Jean-Pierre Filiu, « Un historien à Gaza » (Les Arènes, 2025, p. 12).
La destruction de Gaza se poursuit depuis près de deux ans : des milliers de civils, dont de nombreux enfants, ont été tués, les hôpitaux, écoles et universités sont presque tous anéantis, la population gazaouie survit sous des tentes de fortune dans des conditions effroyables, la famine, qui semble orchestrée par le gouvernement israélien, s’est généralisée, des Palestiniens qui tentent d’approvisionner leur famille aux points de ravitaillement meurent sous les balles de l’armée israélienne, l’ensemble des terres a été rendu incultivable, la population est ballottée d’un point à un autre de l’enclave, des dirigeants israéliens et américains envisagent publiquement la déportation des deux millions de Gazaouis, et imaginent l’établissement d’une « Côte d’Azur » israélienne à Gaza. Rien, pas même les atrocités commises contre des civils israéliens par le Hamas, le 7 octobre 2023, ne justifie une punition collective d’une telle ampleur.
Crimes de guerre et crimes contre l’humanité
Ces crimes, perpétrés par un Etat démocratique, sont aujourd’hui documentés par les organisations humanitaires ou les journalistes (eux-mêmes la cible des balles mortelles des Forces de Défense israéliennes – FDI).

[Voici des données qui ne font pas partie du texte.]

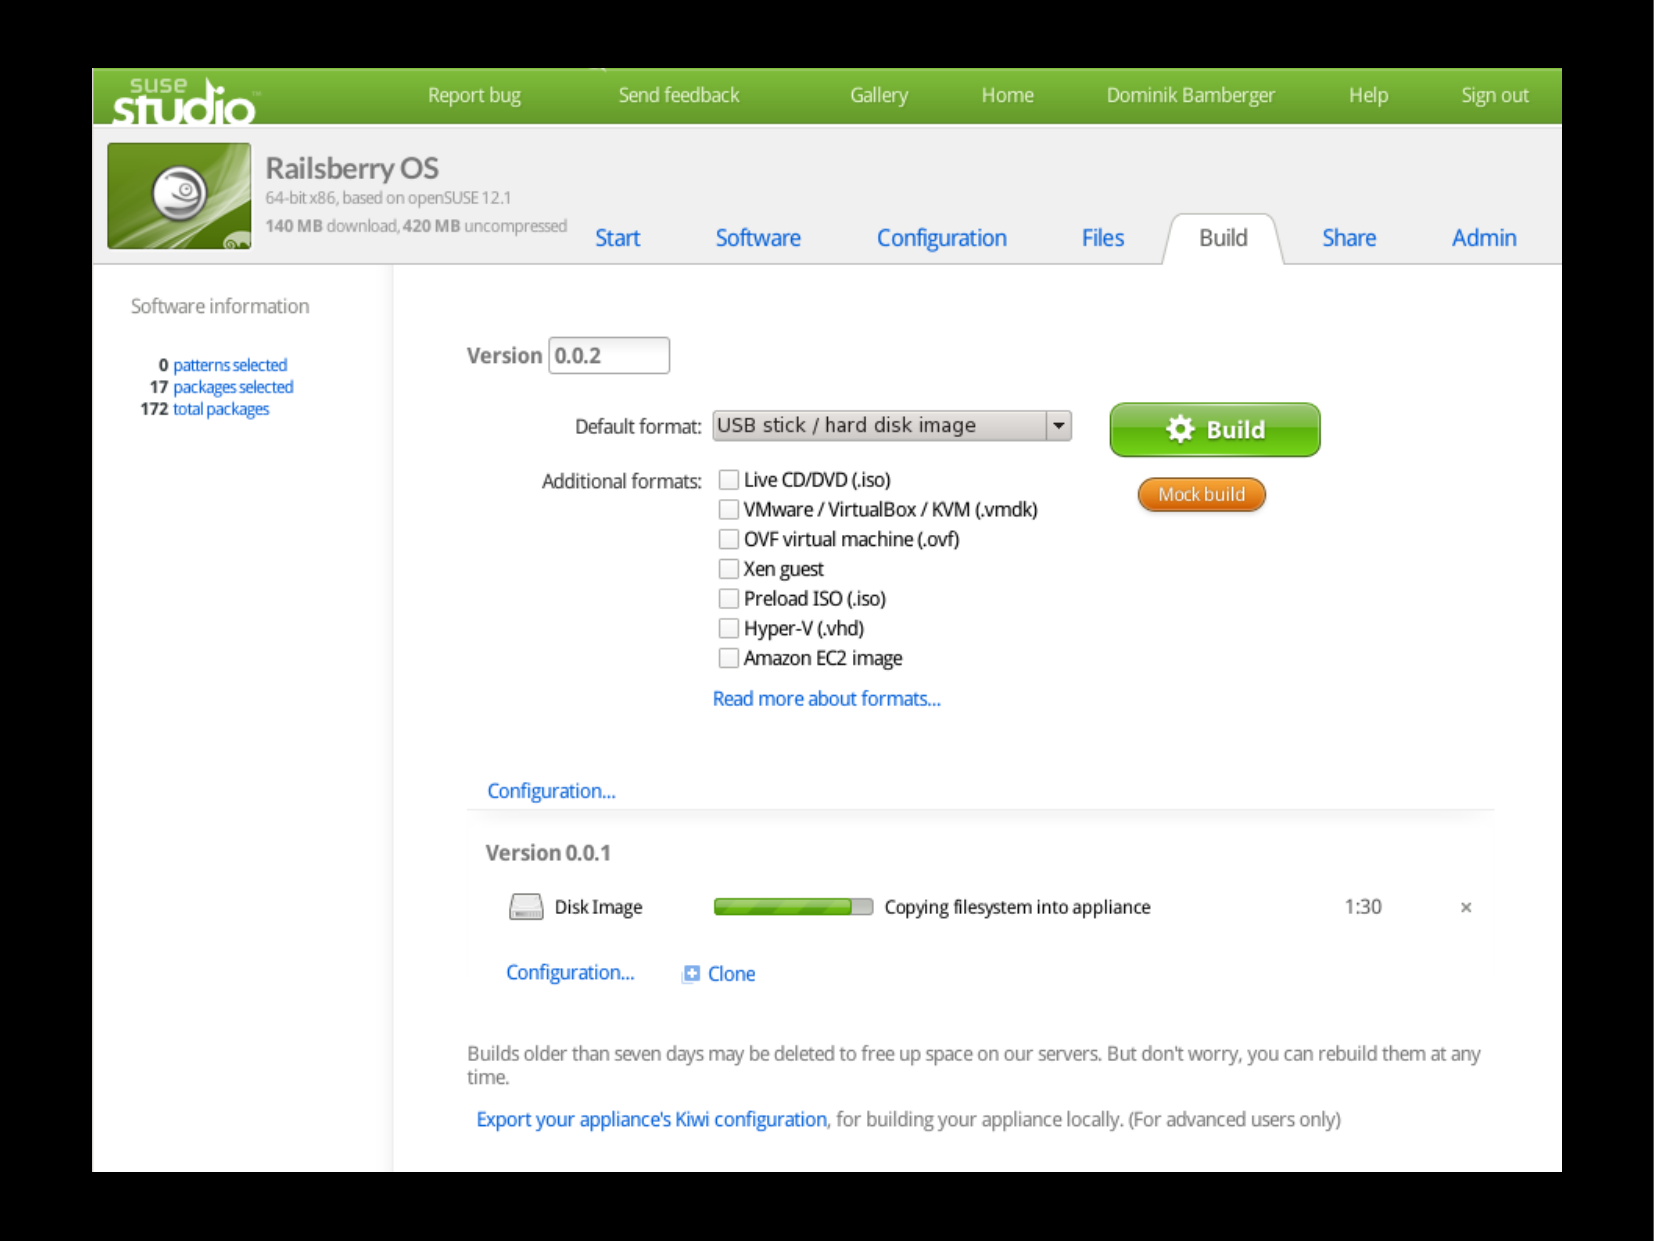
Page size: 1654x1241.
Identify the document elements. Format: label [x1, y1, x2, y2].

picture [92, 68, 1562, 1172]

Ils sont, de l’avis de juristes et de spécialistes de conflits armés, équivalents à des « crimes de guerre », une notion juridique définie en 1945 dans la Charte de Londres qui a établi le Tribunal militaire international de Nuremberg. Les crimes de guerre sont des « violations les plus graves des lois et des coutumes de la guerre ». Celles-ci comprennent l’assassinat, les mauvais traitements et la déportation des populations civiles, le mauvais traitement de prisonniers de guerre, l’exécution d’otages, le pillage de biens publics ou privés, la destruction de villes ou d’habitats non justifiée par des objectifs de guerre.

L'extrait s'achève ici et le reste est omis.